Tra le parti, infatti, era stato stipulato, prima del fallimento della società, un contratto di anticipazione di credito su ricevute regolato in conto corrente, contenente una clausola attributiva alla banca del diritto di “annotare in conto e comunque compensare – a soddisfazione del proprio credito per le anticipazioni erogate al cliente – le somme da essa incassate in esecuzione delle suddette operazioni di anticipazione” (c.d. patto di compensazione o di annotazione ed elisione nel conto di partite di segno opposto).
Secondo il giudice di primo grado non era, infatti, possibile operare la compensazione di cui all’art. 56 L.F., in quanto tale norma richiede che entrambi i crediti siano sorti prima dell’apertura della procedura concorsuale, mentre nel caso di specie il credito derivante dall’anticipazione era venuto ad esistenza prima dell’apertura della procedura, mentre il debito restitutorio conseguente all’incasso era sorto dopo la dichiarazione di fallimento.
Tale decisione veniva confermata dalla Corte di appello di Milano con sentenza emessa in data 20 settembre 2018.
La Corte di Cassazione, chiamata a pronunciarsi sulla questione a seguito di ricorso presentato dall’istituto di credito, ha in primo luogo ribadito che la compensazione nel fallimento (art. 56 L.F.), costituente deroga al concorso, a favore dei soggetti che siano allo stesso tempo creditori e debitori del fallito, è ammessa anche quando il controcredito del fallito divenga liquido od esigibile dopo il fallimento, purché il fatto genetico dell’obbligazione sia anteriore alla dichiarazione di fallimento (giurisprudenza costante; cfr., comunque, fra le altre: Cass. S.U., n. 755 del 1999; Cass. S.U., n. 775 del 1999; Cass., n. 10025 del 2010; Cass., n. 18915 del 2010; Cass., n. 21784 del 2015).

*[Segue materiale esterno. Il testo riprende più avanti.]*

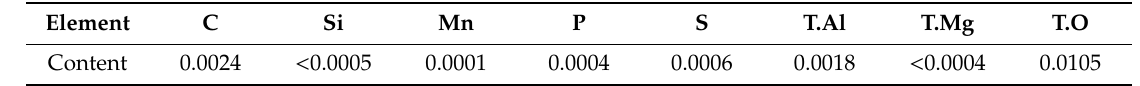
Table 2. Composition of electrolytic iron (wt. %).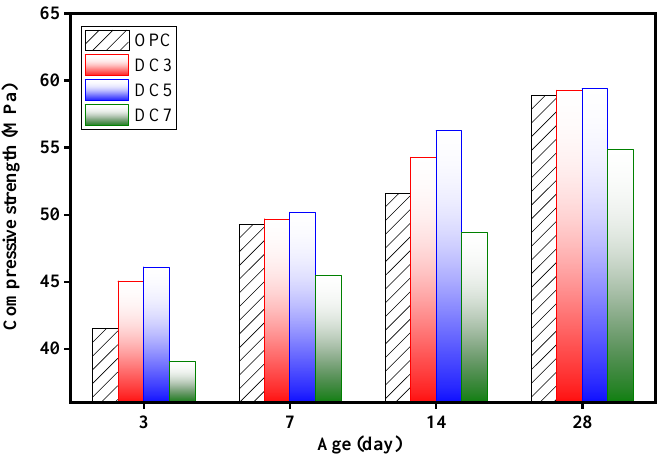
Figure 10. Compressive strengths of samples. Table 4. Compressive strength values and rates of variation in compressive strength of the con- cretes.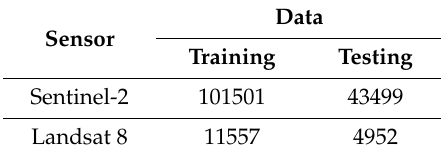
Table A1. Satellite images used in the study.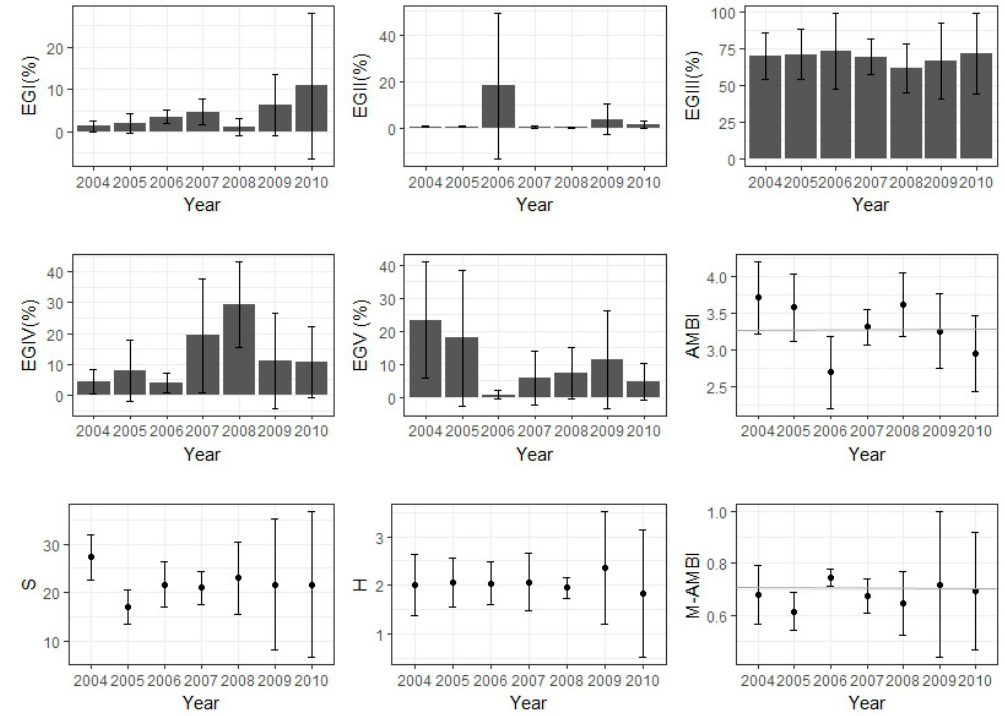
Figure 4. Annual mean (±SD) of percentage of Ecological Groups (sensitive species = EGI, indifferent = EGII, tolerant = EGIII, second order opportunistic = EGIV, first order opportunistic = EGV), structural indices (richness = S, Shannon index = H) and ecological indices (AMBI and M-AMBI) for macrobenthic community in Sacca di Goro from 2004 to 2010 (n = 3). Grey line = Good/Moderate threshold.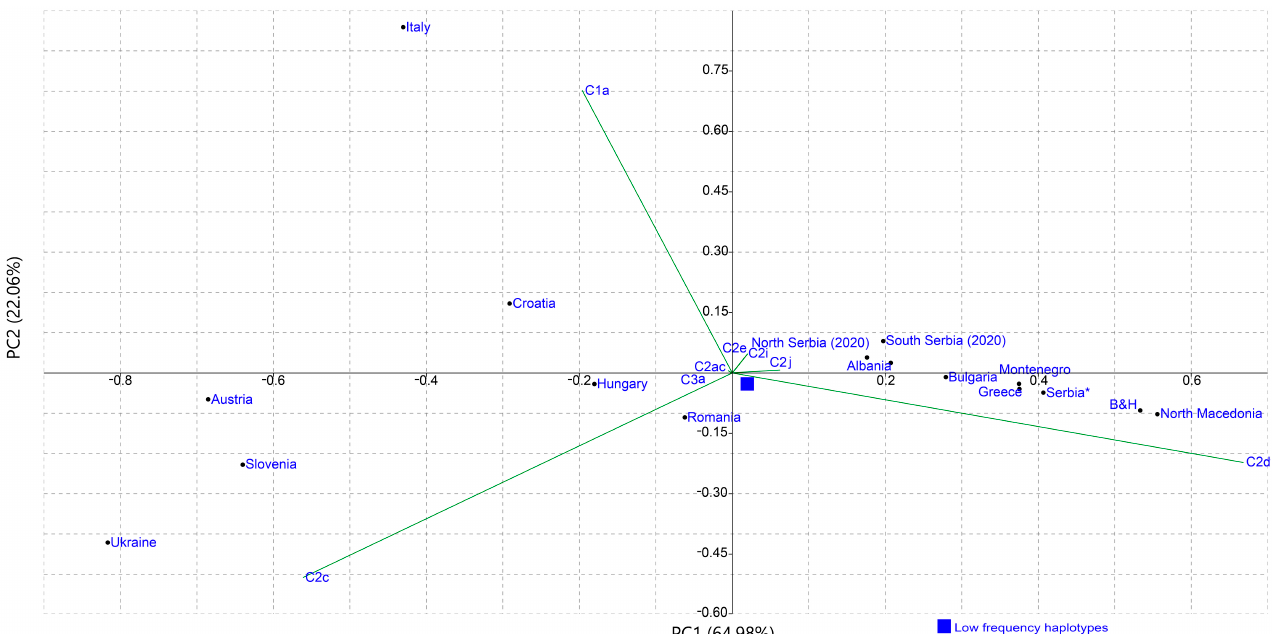
Figure 6. PC analysis based on mtDNA haplogroup frequencies in different A. mellifera populations. The contribution of each haplogroup to the PCs is shown with green lines. Frequencies of mtDNA haplogroups and references are listed in Tables S2 and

La Corte ha, quindi, precisato che nella fattispecie in esame la presentazione alla banca, da parte del cliente, delle fatture o ricevute bancarie comporta, per la banca, l’obbligo di versare al cliente il danaro incorporato in tali documenti a titolo di finanziamento e quello, contestualmente sorto, di curare, anche nell’interesse del cliente medesimo, l’incasso della stessa somma di danaro da parte del terzo debitore (sulla base del documento) del cliente in esecuzione del mandato da questi dato all’istituto di credito.
L’obbligo del cliente di restituire alla banca la somma di danaro a lui anticipata, nel termine e con le modalità previsti dal contratto, sorge per effetto della anticipazione a lui fatta dalla banca del danaro incorporato in tali documenti e non ha, quale suo presupposto, l’adempimento da parte della banca all’obbligo di curare l’incasso da parte del terzo debitore del cliente della stessa somma di danaro a questi anticipato. In buona sostanza, le due obbligazioni (quella del cliente e quella della banca) hanno il medesimo fatto genetico, costituito dalla anticipazione fatta dalla banca del danaro incorporato nei documenti a lei presentati dal cliente, rappresentativi di crediti di quest’ultimo verso altri soggetti.
L’incasso da parte della banca, anche nell’interesse del cliente, del danaro incorporato in tali documenti costituisce dunque adempimento di un’obbligazione già sorta e determina solo esigibilità da parte del cliente del relativo credito verso la banca.
La Corte, pertanto, ha ritenuto sussistere i presupposti richiesti dall’art. 56 L.F. per la compensazione tra i reciproci crediti/debiti della società e della banca e, in accoglimento del ricorso, ha cassato la sentenza impugnata con rinvio alla Corte di appello.